- League: NCAA Division I
- Sport: Basketball
- Teams: 10

Regular Season
- Champion: UCLA
- Runners-up: Stanford
- Season MVP: Kevin Love, UCLA
- Top scorer: Ryan Anderson, California

Tournament
- Champions: UCLA
- Runners-up: Stanford
- Finals MVP: Darren Collison, UCLA

Basketball seasons

= 2007–08 Pacific-10 Conference men's basketball season =

The 2007–08 Pacific-10 Conference men's basketball season ended with six teams participating in the 2008 NCAA Men's Division I Basketball Tournament, two teams playing in the National Invitation Tournament (NIT) and one team playing in the College Basketball Invitational (CBI).

UCLA won the regular season & conference tournament championship and Stanford head coach Trent Johnson was named coach of the year.

Only three teams, UCLA, UCLA (#2), Stanford (#11) and Washington State (#21) finished the season in the ESPN/USA Today Coaches Poll. They were #3, #11, and #21 respectively in the "AP Top 25" polls. In the final post-NCAA tournament coaches' poll, UCLA dropped to #4, Stanford stayed at #11 and Washington State moved to #15.

Instruction A: Rewrite everything from "Basketball seasons" down to "moved to #15." in the Pac-10 season summary, renaming "Stanford" to "Stanford University" throughout that stretch.
Instruction B: According to the Pac-10 season summary, who was named coach of the year?

Dataset excerpt:

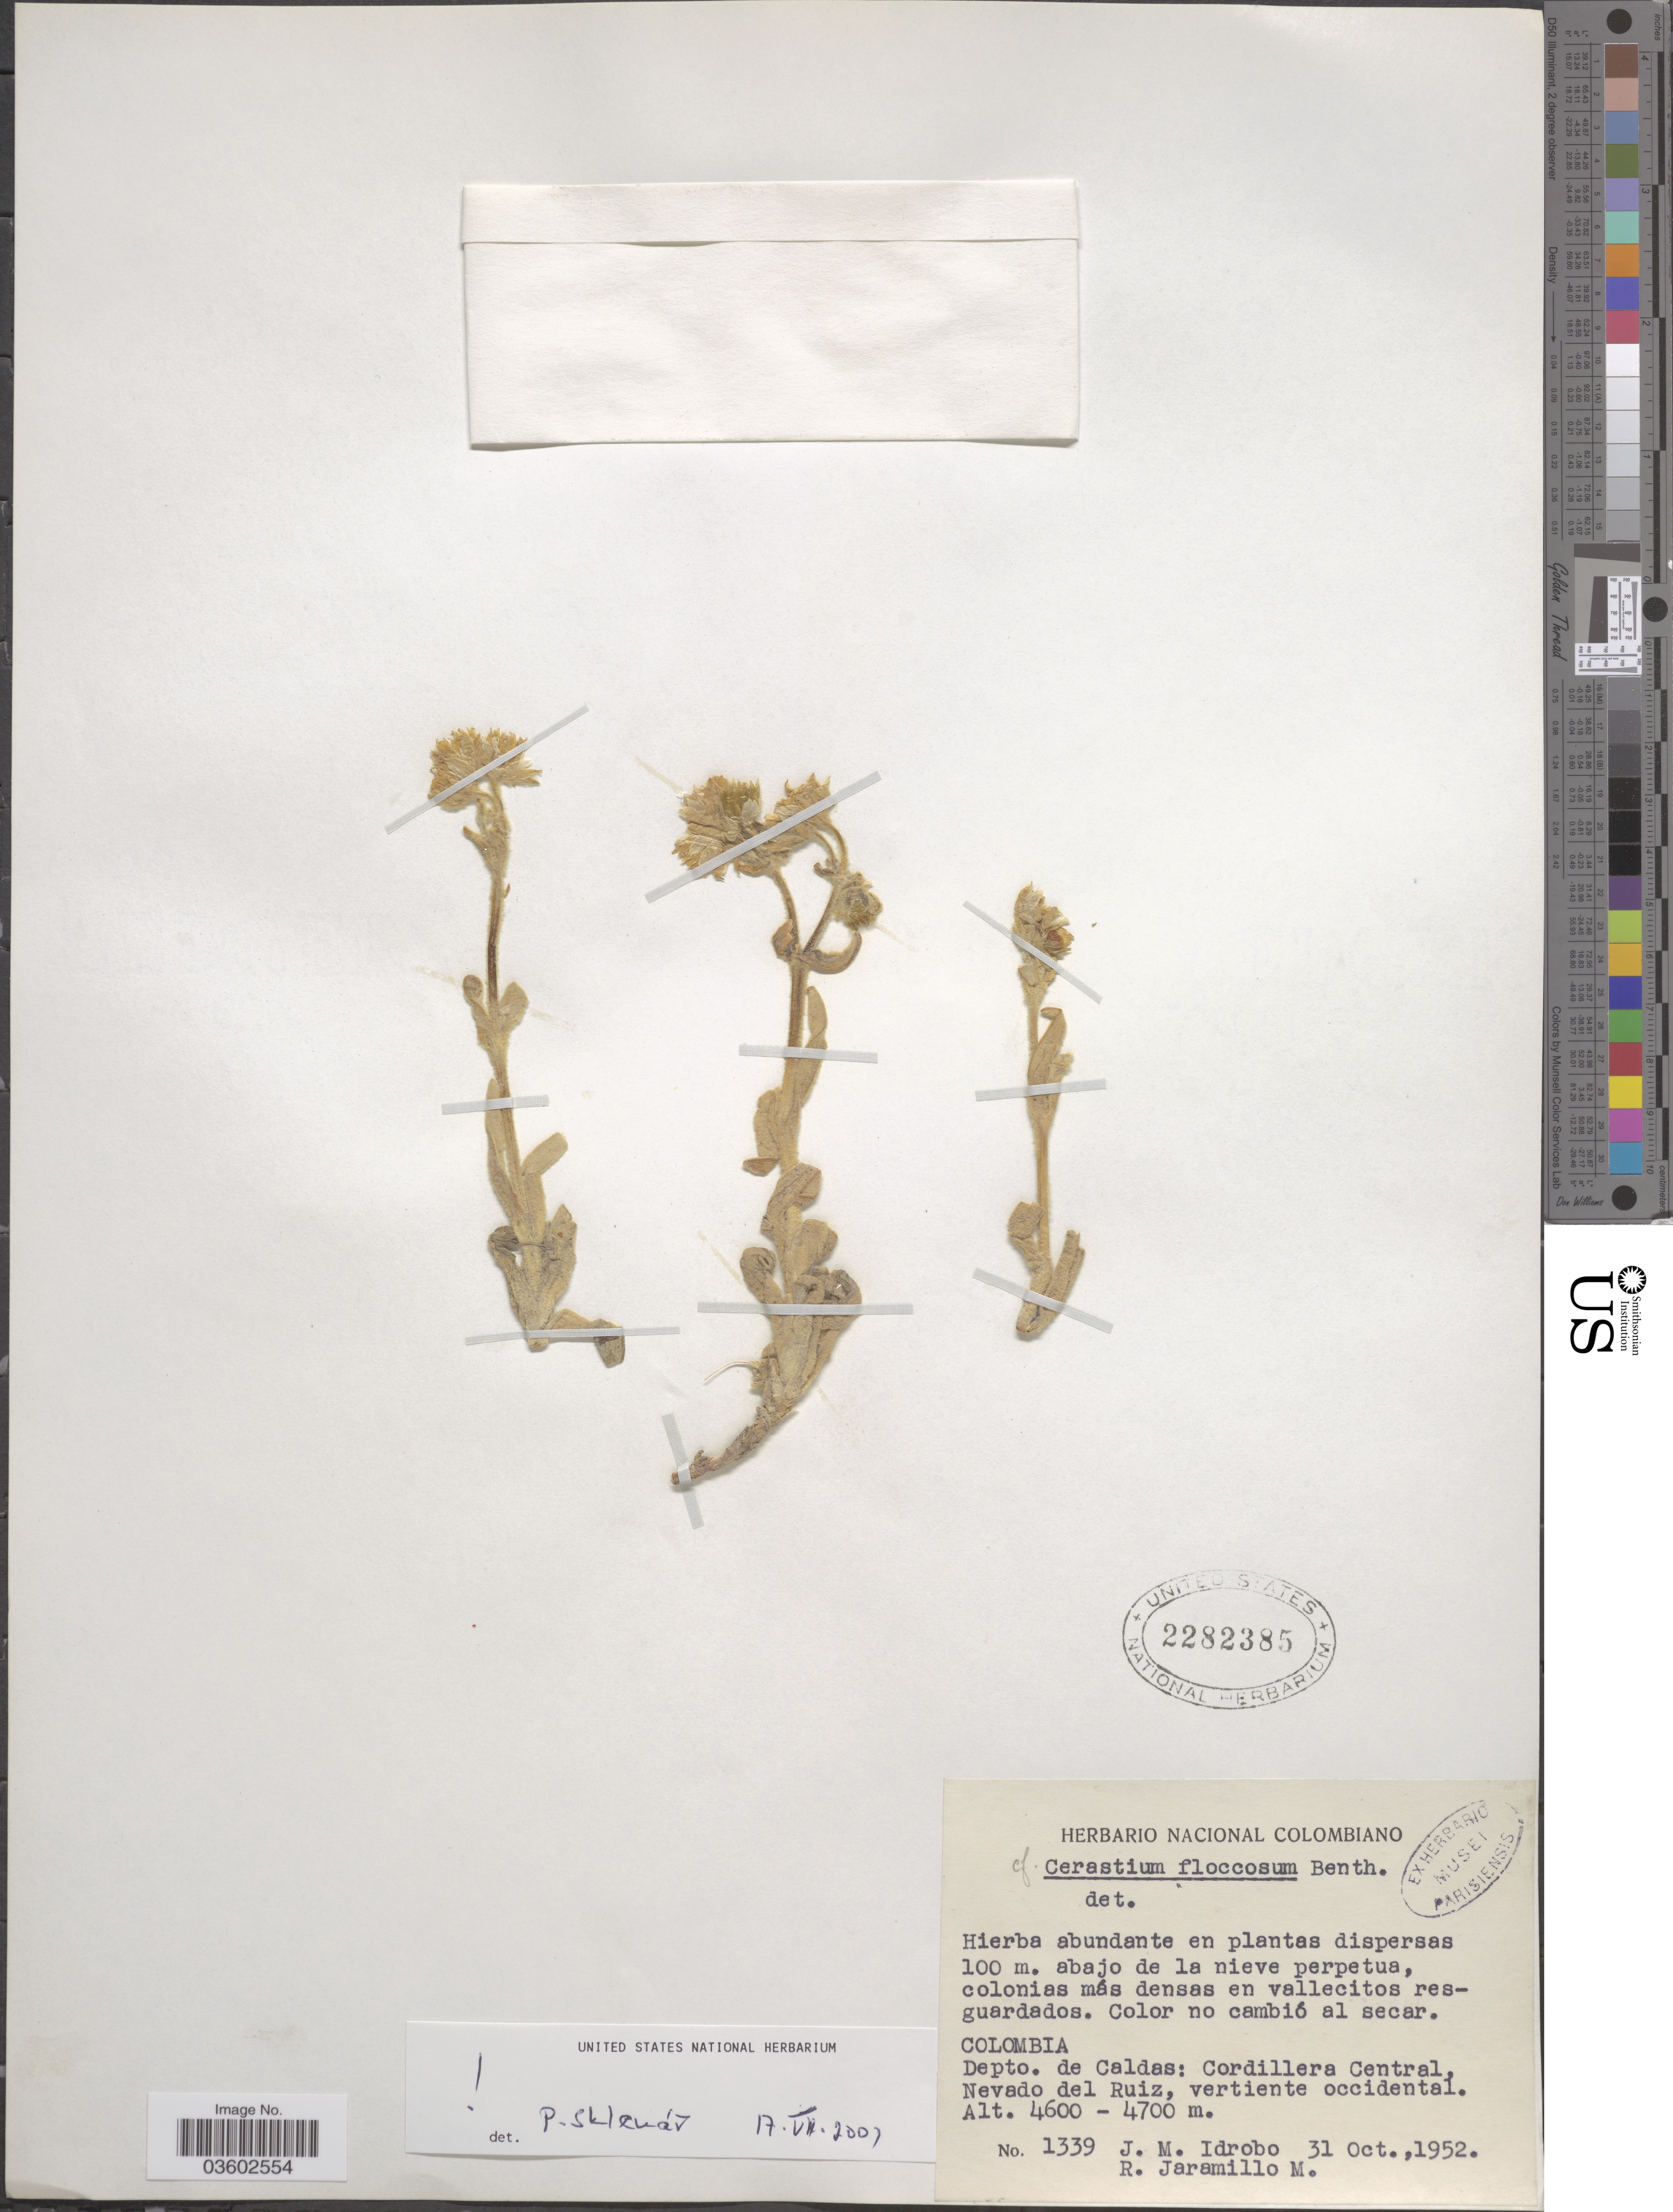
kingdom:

Correct response A:
Basketball seasons

= 2007–08 Pacific-10 Conference men's basketball season =

The 2007–08 Pacific-10 Conference men's basketball season ended with six teams participating in the 2008 NCAA Men's Division I Basketball Tournament, two teams playing in the National Invitation Tournament (NIT) and one team playing in the College Basketball Invitational (CBI).

UCLA won the regular season & conference tournament championship and Stanford University head coach Trent Johnson was named coach of the year.

Only three teams, UCLA, UCLA (#2), Stanford University (#11) and Washington State (#21) finished the season in the ESPN/USA Today Coaches Poll. They were #3, #11, and #21 respectively in the "AP Top 25" polls. In the final post-NCAA tournament coaches' poll, UCLA dropped to #4, Stanford University stayed at #11 and Washington State moved to #15.

Correct response B: Stanford head coach Trent Johnson.